SUMMARY OF THE INVENTION

[0020] The present invention addresses the problems outlined above by providing a novel neurological epidural lead. The novel lead provides a simplified manner for effectively inhibiting lead migration after placement in an epidural space. At the same time, the lead structure allows the lead to be easily directed through the body during lead implantation and placement.

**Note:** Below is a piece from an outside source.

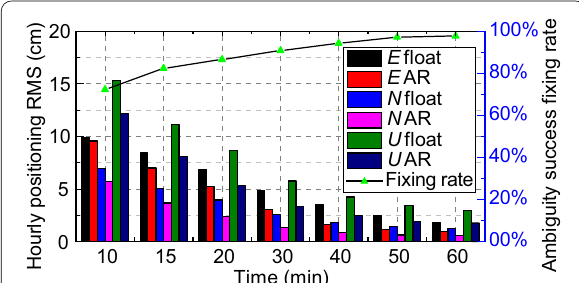
Fig. 12 Hourly static positioning errors and ambiguity success fixing rate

[0021] In one embodiment of the subject invention, a lead for percutaneous insertion into an epidural space of a spinal canal has an elongated lead body with opposed proximal and distal end portions. At least one electrode for stimulating a patient is operatively associated with the distal end portion of the lead body. Conductor means for conducting signals extends through the lead body to connect the electrode to connector means operatively associated with the proximal end portion of the lead body. The connector means is capable of engaging a signal generator such that signals can be conducted from a signal generator to the electrode. The distal end portion of the lead body is adapted for movement between a first state, in which the distal end portion has a generally linear configuration, and a second state, in which the distal end portion has an undulating configuration. The generally linear configuration of the first state facilitates passing the lead through a body and into the epidural space and the undulating configuration of the second state causes the distal end portion of the lead body, once situated within the epidural space, to exert outward force on structures defining the spinal canal, thereby affixing the lead within the spinal canal.